#### Record excerpts ####
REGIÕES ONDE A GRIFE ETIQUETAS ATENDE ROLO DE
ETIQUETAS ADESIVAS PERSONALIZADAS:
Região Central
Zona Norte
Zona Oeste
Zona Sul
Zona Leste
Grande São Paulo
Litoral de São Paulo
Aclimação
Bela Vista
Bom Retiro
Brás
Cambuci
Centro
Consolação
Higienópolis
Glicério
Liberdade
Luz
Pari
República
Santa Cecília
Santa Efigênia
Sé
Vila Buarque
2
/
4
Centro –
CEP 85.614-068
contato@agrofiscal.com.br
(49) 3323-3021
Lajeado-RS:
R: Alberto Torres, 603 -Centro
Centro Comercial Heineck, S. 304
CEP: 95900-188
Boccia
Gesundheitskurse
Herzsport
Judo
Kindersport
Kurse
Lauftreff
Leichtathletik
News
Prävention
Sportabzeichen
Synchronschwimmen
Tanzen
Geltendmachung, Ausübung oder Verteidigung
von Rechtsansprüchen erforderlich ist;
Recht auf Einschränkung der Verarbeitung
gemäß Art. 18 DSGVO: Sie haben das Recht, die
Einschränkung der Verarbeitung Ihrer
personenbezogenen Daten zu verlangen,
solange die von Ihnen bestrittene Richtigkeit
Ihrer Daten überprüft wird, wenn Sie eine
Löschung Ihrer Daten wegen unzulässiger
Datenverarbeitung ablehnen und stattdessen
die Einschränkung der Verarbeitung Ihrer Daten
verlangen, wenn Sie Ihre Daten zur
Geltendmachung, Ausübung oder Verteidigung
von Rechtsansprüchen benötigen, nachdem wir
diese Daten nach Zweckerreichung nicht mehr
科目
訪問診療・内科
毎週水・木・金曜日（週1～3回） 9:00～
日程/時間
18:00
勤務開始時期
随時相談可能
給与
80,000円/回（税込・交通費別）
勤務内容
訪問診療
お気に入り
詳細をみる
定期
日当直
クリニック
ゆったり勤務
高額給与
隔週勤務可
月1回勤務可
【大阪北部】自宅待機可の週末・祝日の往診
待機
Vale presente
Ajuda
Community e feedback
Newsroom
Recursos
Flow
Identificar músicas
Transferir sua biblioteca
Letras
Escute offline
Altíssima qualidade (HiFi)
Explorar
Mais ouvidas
####
> **Assignment**:
Copy the data word for word from its first line up to and including the line containing "R: Alberto Torres, 603 -Centro".

> **Expected answer**:
REGIÕES ONDE A GRIFE ETIQUETAS ATENDE ROLO DE
ETIQUETAS ADESIVAS PERSONALIZADAS:
Região Central
Zona Norte
Zona Oeste
Zona Sul
Zona Leste
Grande São Paulo
Litoral de São Paulo
Aclimação
Bela Vista
Bom Retiro
Brás
Cambuci
Centro
Consolação
Higienópolis
Glicério
Liberdade
Luz
Pari
República
Santa Cecília
Santa Efigênia
Sé
Vila Buarque
2
/
4
Centro –
CEP 85.614-068
contato@agrofiscal.com.br
(49) 3323-3021
Lajeado-RS:
R: Alberto Torres, 603 -Centro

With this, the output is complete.